# ASSIGNMENT:
Go through the listing below from its first line and repeat each line exactly, ending at the line containing "adenocarcinoma stained with" and including it.

# INFORMATION GIVEN:

=== Begin Enclosure ===

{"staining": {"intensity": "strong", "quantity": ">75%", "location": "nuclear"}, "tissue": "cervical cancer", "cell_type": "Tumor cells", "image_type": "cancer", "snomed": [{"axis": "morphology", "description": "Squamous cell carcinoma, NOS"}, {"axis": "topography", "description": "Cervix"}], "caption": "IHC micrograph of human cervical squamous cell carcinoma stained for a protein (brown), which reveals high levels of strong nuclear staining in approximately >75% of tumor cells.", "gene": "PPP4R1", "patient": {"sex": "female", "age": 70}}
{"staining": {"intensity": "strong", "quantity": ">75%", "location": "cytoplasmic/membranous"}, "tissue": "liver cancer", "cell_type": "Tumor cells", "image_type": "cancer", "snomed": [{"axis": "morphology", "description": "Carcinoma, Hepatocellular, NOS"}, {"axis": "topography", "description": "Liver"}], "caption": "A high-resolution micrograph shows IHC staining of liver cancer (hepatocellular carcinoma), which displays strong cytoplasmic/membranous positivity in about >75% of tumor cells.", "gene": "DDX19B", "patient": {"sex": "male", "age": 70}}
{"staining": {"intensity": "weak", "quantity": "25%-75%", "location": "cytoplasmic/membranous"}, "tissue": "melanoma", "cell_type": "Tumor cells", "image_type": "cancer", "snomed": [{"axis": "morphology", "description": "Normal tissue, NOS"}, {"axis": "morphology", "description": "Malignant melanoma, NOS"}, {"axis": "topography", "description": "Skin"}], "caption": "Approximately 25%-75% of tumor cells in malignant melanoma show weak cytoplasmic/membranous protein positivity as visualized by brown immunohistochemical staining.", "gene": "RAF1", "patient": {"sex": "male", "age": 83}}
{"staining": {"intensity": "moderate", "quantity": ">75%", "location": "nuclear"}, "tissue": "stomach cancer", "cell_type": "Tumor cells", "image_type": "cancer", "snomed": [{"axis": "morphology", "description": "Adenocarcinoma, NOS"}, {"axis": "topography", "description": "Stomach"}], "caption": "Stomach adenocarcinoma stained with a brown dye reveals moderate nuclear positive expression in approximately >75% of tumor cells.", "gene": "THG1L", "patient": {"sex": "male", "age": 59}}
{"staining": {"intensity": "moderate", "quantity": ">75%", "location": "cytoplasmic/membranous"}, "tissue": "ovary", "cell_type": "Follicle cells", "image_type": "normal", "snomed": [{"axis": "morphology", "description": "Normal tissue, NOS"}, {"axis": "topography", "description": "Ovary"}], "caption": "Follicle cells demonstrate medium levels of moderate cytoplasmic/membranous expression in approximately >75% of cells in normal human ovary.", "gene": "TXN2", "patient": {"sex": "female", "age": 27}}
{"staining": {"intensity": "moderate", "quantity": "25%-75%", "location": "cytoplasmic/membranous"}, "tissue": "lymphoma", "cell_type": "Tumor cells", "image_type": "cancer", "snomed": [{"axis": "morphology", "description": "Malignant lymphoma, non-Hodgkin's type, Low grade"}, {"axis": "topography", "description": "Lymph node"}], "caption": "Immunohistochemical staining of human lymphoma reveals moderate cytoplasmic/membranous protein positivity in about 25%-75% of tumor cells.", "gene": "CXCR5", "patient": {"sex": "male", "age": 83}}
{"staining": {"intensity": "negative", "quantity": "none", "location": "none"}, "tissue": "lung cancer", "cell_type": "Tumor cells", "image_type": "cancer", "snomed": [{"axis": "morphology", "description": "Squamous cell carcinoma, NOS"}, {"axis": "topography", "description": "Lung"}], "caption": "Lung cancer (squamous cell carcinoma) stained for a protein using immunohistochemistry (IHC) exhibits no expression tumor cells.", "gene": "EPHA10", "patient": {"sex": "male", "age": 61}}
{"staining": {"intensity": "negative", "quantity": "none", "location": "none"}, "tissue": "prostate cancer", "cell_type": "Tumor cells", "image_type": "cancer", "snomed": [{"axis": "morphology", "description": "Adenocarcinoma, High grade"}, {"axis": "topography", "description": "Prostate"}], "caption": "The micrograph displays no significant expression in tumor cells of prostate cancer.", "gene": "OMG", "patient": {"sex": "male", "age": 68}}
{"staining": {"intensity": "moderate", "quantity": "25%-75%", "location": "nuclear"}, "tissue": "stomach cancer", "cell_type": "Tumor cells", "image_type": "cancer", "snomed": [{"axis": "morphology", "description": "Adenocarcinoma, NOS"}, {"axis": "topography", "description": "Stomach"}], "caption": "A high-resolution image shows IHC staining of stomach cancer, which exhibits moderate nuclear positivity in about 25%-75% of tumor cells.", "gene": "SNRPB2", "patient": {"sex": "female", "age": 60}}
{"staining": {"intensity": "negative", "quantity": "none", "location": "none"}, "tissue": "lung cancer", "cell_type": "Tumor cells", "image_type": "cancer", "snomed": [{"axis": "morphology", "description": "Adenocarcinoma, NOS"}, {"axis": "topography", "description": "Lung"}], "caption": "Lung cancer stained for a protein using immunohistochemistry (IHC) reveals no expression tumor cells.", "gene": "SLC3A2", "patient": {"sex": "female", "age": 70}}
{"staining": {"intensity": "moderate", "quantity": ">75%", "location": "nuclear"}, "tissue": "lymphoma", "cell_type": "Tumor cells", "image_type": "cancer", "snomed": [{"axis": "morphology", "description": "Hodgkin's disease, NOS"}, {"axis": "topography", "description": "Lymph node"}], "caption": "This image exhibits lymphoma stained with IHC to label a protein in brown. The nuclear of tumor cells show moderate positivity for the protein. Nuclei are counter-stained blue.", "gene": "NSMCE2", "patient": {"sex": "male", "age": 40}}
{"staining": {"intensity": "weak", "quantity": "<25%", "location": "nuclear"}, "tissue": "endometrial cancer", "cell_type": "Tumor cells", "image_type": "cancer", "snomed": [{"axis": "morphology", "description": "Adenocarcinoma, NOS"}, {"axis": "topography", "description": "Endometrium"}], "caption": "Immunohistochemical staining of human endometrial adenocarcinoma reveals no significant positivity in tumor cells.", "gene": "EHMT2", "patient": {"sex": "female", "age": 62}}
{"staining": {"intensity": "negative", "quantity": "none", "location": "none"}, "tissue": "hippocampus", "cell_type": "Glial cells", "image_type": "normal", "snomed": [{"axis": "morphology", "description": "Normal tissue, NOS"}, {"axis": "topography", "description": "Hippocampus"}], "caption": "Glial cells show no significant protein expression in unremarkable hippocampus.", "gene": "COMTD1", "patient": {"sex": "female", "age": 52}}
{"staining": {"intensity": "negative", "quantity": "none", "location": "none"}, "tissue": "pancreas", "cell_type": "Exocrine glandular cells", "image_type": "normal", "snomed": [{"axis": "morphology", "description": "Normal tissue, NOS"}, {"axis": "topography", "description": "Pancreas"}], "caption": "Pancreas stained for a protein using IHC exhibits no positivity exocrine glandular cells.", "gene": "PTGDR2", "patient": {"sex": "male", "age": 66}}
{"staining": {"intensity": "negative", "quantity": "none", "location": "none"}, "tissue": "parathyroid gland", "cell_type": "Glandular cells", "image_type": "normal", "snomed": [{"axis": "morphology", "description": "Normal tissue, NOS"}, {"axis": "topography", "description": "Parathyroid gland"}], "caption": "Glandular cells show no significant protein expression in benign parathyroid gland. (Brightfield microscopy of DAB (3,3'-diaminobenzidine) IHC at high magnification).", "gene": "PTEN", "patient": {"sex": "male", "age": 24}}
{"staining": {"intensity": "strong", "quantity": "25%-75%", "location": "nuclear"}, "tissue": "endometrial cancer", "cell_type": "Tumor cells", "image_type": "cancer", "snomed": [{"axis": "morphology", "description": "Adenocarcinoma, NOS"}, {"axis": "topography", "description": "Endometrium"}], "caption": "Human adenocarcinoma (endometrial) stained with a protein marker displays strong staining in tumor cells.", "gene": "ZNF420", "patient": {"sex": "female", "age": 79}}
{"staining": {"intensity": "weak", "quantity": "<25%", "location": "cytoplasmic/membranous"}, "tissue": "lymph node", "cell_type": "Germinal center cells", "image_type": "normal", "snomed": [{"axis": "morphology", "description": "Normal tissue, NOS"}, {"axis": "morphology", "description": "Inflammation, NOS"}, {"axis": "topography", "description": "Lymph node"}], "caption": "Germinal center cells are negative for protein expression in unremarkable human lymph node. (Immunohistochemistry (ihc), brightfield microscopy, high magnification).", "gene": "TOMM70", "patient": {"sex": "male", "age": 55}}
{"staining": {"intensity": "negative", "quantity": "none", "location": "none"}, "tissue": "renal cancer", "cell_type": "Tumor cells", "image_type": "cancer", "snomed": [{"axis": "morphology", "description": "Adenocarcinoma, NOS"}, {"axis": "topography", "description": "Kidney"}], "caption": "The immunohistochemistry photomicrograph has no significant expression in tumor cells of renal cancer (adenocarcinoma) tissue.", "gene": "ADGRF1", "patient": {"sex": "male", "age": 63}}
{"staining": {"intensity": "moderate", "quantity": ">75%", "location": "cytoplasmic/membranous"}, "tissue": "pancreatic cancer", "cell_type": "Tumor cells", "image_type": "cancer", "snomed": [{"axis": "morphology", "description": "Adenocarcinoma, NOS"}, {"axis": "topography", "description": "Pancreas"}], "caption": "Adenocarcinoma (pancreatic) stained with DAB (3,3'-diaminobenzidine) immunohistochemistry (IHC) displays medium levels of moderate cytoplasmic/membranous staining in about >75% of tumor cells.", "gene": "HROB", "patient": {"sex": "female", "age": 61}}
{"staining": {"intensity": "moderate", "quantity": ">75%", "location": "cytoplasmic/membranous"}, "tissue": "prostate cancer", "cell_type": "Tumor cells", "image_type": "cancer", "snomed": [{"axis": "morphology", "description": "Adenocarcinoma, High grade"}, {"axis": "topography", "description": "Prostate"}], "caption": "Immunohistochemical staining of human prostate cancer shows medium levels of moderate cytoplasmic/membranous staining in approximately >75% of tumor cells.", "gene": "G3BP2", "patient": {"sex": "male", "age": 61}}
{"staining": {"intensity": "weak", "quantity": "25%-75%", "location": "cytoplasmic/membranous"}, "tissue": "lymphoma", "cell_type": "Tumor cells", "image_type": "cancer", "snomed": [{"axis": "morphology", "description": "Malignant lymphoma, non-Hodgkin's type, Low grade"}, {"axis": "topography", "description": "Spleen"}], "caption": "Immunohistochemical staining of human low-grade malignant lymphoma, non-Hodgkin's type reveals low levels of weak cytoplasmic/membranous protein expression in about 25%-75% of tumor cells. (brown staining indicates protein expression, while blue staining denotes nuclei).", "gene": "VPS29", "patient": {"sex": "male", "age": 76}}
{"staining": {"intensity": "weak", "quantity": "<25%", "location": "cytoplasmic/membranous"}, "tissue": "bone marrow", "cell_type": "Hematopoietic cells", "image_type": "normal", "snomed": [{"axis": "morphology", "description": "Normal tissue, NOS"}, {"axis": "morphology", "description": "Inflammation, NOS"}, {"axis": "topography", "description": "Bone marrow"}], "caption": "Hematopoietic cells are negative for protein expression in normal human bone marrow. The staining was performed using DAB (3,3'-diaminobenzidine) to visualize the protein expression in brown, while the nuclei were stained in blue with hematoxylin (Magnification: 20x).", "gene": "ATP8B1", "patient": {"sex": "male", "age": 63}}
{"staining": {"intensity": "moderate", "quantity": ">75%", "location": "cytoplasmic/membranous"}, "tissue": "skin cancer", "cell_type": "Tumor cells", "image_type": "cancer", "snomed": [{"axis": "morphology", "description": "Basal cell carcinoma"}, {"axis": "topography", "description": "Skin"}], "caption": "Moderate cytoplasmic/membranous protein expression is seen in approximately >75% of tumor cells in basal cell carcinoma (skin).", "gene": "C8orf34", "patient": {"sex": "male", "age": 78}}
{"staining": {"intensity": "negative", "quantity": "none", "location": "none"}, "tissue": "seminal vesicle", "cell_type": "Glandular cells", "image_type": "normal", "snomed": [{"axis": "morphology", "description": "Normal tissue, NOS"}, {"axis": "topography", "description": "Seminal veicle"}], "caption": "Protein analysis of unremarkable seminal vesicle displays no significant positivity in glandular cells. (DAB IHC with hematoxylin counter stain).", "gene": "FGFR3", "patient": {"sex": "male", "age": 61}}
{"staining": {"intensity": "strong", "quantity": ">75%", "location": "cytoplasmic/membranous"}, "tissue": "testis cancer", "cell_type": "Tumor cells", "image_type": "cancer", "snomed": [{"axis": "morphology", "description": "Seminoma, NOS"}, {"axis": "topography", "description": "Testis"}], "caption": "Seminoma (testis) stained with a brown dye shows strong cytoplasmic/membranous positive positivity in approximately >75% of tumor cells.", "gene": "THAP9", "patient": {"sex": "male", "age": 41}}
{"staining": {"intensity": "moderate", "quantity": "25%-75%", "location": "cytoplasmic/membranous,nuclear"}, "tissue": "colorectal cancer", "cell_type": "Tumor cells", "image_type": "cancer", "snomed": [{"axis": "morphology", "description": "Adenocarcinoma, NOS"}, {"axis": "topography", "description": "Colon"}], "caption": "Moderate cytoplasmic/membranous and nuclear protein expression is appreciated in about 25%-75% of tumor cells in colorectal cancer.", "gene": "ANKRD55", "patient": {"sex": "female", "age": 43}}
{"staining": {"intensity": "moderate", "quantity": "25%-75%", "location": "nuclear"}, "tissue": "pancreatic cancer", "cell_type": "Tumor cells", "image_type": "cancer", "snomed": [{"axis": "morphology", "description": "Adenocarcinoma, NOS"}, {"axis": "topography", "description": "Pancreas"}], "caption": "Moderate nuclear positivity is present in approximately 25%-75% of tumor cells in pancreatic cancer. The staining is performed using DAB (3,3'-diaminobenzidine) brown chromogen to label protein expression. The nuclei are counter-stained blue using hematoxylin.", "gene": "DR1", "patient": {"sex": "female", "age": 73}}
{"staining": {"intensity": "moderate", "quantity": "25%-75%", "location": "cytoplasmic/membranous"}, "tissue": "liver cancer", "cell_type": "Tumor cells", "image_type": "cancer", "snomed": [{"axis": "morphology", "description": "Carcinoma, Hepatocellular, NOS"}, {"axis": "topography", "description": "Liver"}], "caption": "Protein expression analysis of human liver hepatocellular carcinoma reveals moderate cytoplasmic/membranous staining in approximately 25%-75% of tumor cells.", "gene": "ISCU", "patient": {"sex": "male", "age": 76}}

=== End Enclosure ===

# ANSWER BOX:
{"staining": {"intensity": "strong", "quantity": ">75%", "location": "nuclear"}, "tissue": "cervical cancer", "cell_type": "Tumor cells", "image_type": "cancer", "snomed": [{"axis": "morphology", "description": "Squamous cell carcinoma, NOS"}, {"axis": "topography", "description": "Cervix"}], "caption": "IHC micrograph of human cervical squamous cell carcinoma stained for a protein (brown), which reveals high levels of strong nuclear staining in approximately >75% of tumor cells.", "gene": "PPP4R1", "patient": {"sex": "female", "age": 70}}
{"staining": {"intensity": "strong", "quantity": ">75%", "location": "cytoplasmic/membranous"}, "tissue": "liver cancer", "cell_type": "Tumor cells", "image_type": "cancer", "snomed": [{"axis": "morphology", "description": "Carcinoma, Hepatocellular, NOS"}, {"axis": "topography", "description": "Liver"}], "caption": "A high-resolution micrograph shows IHC staining of liver cancer (hepatocellular carcinoma), which displays strong cytoplasmic/membranous positivity in about >75% of tumor cells.", "gene": "DDX19B", "patient": {"sex": "male", "age": 70}}
{"staining": {"intensity": "weak", "quantity": "25%-75%", "location": "cytoplasmic/membranous"}, "tissue": "melanoma", "cell_type": "Tumor cells", "image_type": "cancer", "snomed": [{"axis": "morphology", "description": "Normal tissue, NOS"}, {"axis": "morphology", "description": "Malignant melanoma, NOS"}, {"axis": "topography", "description": "Skin"}], "caption": "Approximately 25%-75% of tumor cells in malignant melanoma show weak cytoplasmic/membranous protein positivity as visualized by brown immunohistochemical staining.", "gene": "RAF1", "patient": {"sex": "male", "age": 83}}
{"staining": {"intensity": "moderate", "quantity": ">75%", "location": "nuclear"}, "tissue": "stomach cancer", "cell_type": "Tumor cells", "image_type": "cancer", "snomed": [{"axis": "morphology", "description": "Adenocarcinoma, NOS"}, {"axis": "topography", "description": "Stomach"}], "caption": "Stomach adenocarcinoma stained with a brown dye reveals moderate nuclear positive expression in approximately >75% of tumor cells.", "gene": "THG1L", "patient": {"sex": "male", "age": 59}}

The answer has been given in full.